What is needed ::
Write out every entry word for word.

Data records ::
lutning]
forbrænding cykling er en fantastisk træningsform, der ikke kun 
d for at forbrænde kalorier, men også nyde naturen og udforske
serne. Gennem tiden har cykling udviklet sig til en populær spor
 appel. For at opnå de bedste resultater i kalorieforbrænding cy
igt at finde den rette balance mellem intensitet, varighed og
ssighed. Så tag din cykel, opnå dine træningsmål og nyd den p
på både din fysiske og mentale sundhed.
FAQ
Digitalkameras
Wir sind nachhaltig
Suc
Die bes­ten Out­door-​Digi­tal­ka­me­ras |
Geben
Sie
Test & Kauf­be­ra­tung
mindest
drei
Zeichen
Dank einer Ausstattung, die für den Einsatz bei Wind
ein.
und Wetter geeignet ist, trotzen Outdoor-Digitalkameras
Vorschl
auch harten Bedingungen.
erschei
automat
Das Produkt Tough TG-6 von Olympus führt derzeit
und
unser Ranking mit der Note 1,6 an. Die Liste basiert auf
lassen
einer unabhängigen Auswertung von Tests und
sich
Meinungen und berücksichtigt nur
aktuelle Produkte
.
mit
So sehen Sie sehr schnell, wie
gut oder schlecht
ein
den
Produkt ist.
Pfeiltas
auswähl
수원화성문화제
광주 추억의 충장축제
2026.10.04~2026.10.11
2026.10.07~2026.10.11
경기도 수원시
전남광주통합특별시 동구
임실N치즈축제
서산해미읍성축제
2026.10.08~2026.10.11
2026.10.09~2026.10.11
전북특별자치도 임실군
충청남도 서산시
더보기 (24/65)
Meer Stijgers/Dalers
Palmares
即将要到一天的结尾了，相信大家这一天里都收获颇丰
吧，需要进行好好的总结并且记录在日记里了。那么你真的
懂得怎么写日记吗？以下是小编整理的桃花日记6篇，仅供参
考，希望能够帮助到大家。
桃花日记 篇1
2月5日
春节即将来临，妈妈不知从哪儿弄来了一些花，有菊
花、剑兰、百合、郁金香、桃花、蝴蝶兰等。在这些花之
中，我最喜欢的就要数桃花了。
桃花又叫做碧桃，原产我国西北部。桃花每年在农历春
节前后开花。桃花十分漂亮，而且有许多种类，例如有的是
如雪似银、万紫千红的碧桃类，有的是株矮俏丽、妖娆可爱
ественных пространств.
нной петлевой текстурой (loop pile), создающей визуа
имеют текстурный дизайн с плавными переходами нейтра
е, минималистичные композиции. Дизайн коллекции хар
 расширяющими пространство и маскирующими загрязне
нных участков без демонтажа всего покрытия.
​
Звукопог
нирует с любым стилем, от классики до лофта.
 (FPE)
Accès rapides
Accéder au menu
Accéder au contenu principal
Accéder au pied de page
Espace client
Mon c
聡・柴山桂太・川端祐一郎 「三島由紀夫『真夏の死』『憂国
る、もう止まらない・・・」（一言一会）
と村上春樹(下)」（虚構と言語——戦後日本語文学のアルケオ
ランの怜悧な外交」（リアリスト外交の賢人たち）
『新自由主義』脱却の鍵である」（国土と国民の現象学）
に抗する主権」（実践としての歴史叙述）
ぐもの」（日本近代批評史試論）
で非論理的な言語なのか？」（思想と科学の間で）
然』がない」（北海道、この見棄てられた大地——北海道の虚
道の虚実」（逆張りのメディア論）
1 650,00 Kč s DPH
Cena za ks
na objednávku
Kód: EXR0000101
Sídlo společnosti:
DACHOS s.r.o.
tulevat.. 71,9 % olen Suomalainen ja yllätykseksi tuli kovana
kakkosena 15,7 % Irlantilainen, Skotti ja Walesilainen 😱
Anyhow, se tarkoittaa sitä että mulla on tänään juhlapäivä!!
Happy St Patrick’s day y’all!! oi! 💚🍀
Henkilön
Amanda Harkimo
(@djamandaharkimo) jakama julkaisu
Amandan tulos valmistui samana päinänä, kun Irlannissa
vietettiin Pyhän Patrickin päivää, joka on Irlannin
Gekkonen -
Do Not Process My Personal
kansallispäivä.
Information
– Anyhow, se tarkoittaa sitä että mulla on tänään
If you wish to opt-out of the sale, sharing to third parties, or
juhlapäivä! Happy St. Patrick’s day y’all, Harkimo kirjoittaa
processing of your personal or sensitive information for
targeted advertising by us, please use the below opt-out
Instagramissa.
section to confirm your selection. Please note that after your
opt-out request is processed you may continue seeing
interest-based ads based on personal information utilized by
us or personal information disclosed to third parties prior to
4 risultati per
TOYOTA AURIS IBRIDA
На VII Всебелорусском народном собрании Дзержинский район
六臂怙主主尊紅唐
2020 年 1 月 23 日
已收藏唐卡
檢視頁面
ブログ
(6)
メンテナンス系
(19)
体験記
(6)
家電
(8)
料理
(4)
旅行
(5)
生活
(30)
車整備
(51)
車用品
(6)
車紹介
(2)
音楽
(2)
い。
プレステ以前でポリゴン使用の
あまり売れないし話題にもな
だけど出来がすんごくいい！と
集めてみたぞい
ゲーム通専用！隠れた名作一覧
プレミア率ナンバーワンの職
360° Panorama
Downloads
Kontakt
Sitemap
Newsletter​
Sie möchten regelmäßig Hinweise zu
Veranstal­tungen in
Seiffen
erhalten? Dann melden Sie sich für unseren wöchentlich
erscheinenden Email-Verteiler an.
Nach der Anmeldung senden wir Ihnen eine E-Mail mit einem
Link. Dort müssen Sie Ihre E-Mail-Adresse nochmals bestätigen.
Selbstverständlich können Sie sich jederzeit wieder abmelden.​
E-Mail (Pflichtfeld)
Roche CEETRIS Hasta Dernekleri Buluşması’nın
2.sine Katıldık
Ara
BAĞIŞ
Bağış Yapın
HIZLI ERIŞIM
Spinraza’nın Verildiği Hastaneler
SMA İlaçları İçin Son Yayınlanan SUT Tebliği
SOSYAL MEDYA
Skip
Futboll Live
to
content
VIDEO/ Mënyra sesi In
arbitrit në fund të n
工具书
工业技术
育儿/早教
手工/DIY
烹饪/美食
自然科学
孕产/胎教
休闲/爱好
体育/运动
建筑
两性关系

Solution to the problem ::
lutning]
forbrænding cykling er en fantastisk træningsform, der ikke kun 
d for at forbrænde kalorier, men også nyde naturen og udforske
serne. Gennem tiden har cykling udviklet sig til en populær spor
 appel. For at opnå de bedste resultater i kalorieforbrænding cy
igt at finde den rette balance mellem intensitet, varighed og
ssighed. Så tag din cykel, opnå dine træningsmål og nyd den p
på både din fysiske og mentale sundhed.
FAQ
Digitalkameras
Wir sind nachhaltig
Suc
Die bes­ten Out­door-​Digi­tal­ka­me­ras |
Geben
Sie
Test & Kauf­be­ra­tung
mindest
drei
Zeichen
Dank einer Ausstattung, die für den Einsatz bei Wind
ein.
und Wetter geeignet ist, trotzen Outdoor-Digitalkameras
Vorschl
auch harten Bedingungen.
erschei
automat
Das Produkt Tough TG-6 von Olympus führt derzeit
und
unser Ranking mit der Note 1,6 an. Die Liste basiert auf
lassen
einer unabhängigen Auswertung von Tests und
sich
Meinungen und berücksichtigt nur
aktuelle Produkte
.
mit
So sehen Sie sehr schnell, wie
gut oder schlecht
ein
den
Produkt ist.
Pfeiltas
auswähl
수원화성문화제
광주 추억의 충장축제
2026.10.04~2026.10.11
2026.10.07~2026.10.11
경기도 수원시
전남광주통합특별시 동구
임실N치즈축제
서산해미읍성축제
2026.10.08~2026.10.11
2026.10.09~2026.10.11
전북특별자치도 임실군
충청남도 서산시
더보기 (24/65)
Meer Stijgers/Dalers
Palmares
即将要到一天的结尾了，相信大家这一天里都收获颇丰
吧，需要进行好好的总结并且记录在日记里了。那么你真的
懂得怎么写日记吗？以下是小编整理的桃花日记6篇，仅供参
考，希望能够帮助到大家。
桃花日记 篇1
2月5日
春节即将来临，妈妈不知从哪儿弄来了一些花，有菊
花、剑兰、百合、郁金香、桃花、蝴蝶兰等。在这些花之
中，我最喜欢的就要数桃花了。
桃花又叫做碧桃，原产我国西北部。桃花每年在农历春
节前后开花。桃花十分漂亮，而且有许多种类，例如有的是
如雪似银、万紫千红的碧桃类，有的是株矮俏丽、妖娆可爱
ественных пространств.
нной петлевой текстурой (loop pile), создающей визуа
имеют текстурный дизайн с плавными переходами нейтра
е, минималистичные композиции. Дизайн коллекции хар
 расширяющими пространство и маскирующими загрязне
нных участков без демонтажа всего покрытия.
​
Звукопог
нирует с любым стилем, от классики до лофта.
 (FPE)
Accès rapides
Accéder au menu
Accéder au contenu principal
Accéder au pied de page
Espace client
Mon c
聡・柴山桂太・川端祐一郎 「三島由紀夫『真夏の死』『憂国
る、もう止まらない・・・」（一言一会）
と村上春樹(下)」（虚構と言語——戦後日本語文学のアルケオ
ランの怜悧な外交」（リアリスト外交の賢人たち）
『新自由主義』脱却の鍵である」（国土と国民の現象学）
に抗する主権」（実践としての歴史叙述）
ぐもの」（日本近代批評史試論）
で非論理的な言語なのか？」（思想と科学の間で）
然』がない」（北海道、この見棄てられた大地——北海道の虚
道の虚実」（逆張りのメディア論）
1 650,00 Kč s DPH
Cena za ks
na objednávku
Kód: EXR0000101
Sídlo společnosti:
DACHOS s.r.o.
tulevat.. 71,9 % olen Suomalainen ja yllätykseksi tuli kovana
kakkosena 15,7 % Irlantilainen, Skotti ja Walesilainen 😱
Anyhow, se tarkoittaa sitä että mulla on tänään juhlapäivä!!
Happy St Patrick’s day y’all!! oi! 💚🍀
Henkilön
Amanda Harkimo
(@djamandaharkimo) jakama julkaisu
Amandan tulos valmistui samana päinänä, kun Irlannissa
vietettiin Pyhän Patrickin päivää, joka on Irlannin
Gekkonen -
Do Not Process My Personal
kansallispäivä.
Information
– Anyhow, se tarkoittaa sitä että mulla on tänään
If you wish to opt-out of the sale, sharing to third parties, or
juhlapäivä! Happy St. Patrick’s day y’all, Harkimo kirjoittaa
processing of your personal or sensitive information for
targeted advertising by us, please use the below opt-out
Instagramissa.
section to confirm your selection. Please note that after your
opt-out request is processed you may continue seeing
interest-based ads based on personal information utilized by
us or personal information disclosed to third parties prior to
4 risultati per
TOYOTA AURIS IBRIDA
На VII Всебелорусском народном собрании Дзержинский район
六臂怙主主尊紅唐
2020 年 1 月 23 日
已收藏唐卡
檢視頁面
ブログ
(6)
メンテナンス系
(19)
体験記
(6)
家電
(8)
料理
(4)
旅行
(5)
生活
(30)
車整備
(51)
車用品
(6)
車紹介
(2)
音楽
(2)
い。
プレステ以前でポリゴン使用の
あまり売れないし話題にもな
だけど出来がすんごくいい！と
集めてみたぞい
ゲーム通専用！隠れた名作一覧
プレミア率ナンバーワンの職
360° Panorama
Downloads
Kontakt
Sitemap
Newsletter​
Sie möchten regelmäßig Hinweise zu
Veranstal­tungen in
Seiffen
erhalten? Dann melden Sie sich für unseren wöchentlich
erscheinenden Email-Verteiler an.
Nach der Anmeldung senden wir Ihnen eine E-Mail mit einem
Link. Dort müssen Sie Ihre E-Mail-Adresse nochmals bestätigen.
Selbstverständlich können Sie sich jederzeit wieder abmelden.​
E-Mail (Pflichtfeld)
Roche CEETRIS Hasta Dernekleri Buluşması’nın
2.sine Katıldık
Ara
BAĞIŞ
Bağış Yapın
HIZLI ERIŞIM
Spinraza’nın Verildiği Hastaneler
SMA İlaçları İçin Son Yayınlanan SUT Tebliği
SOSYAL MEDYA
Skip
Futboll Live
to
content
VIDEO/ Mënyra sesi In
arbitrit në fund të n
工具书
工业技术
育儿/早教
手工/DIY
烹饪/美食
自然科学
孕产/胎教
休闲/爱好
体育/运动
建筑
两性关系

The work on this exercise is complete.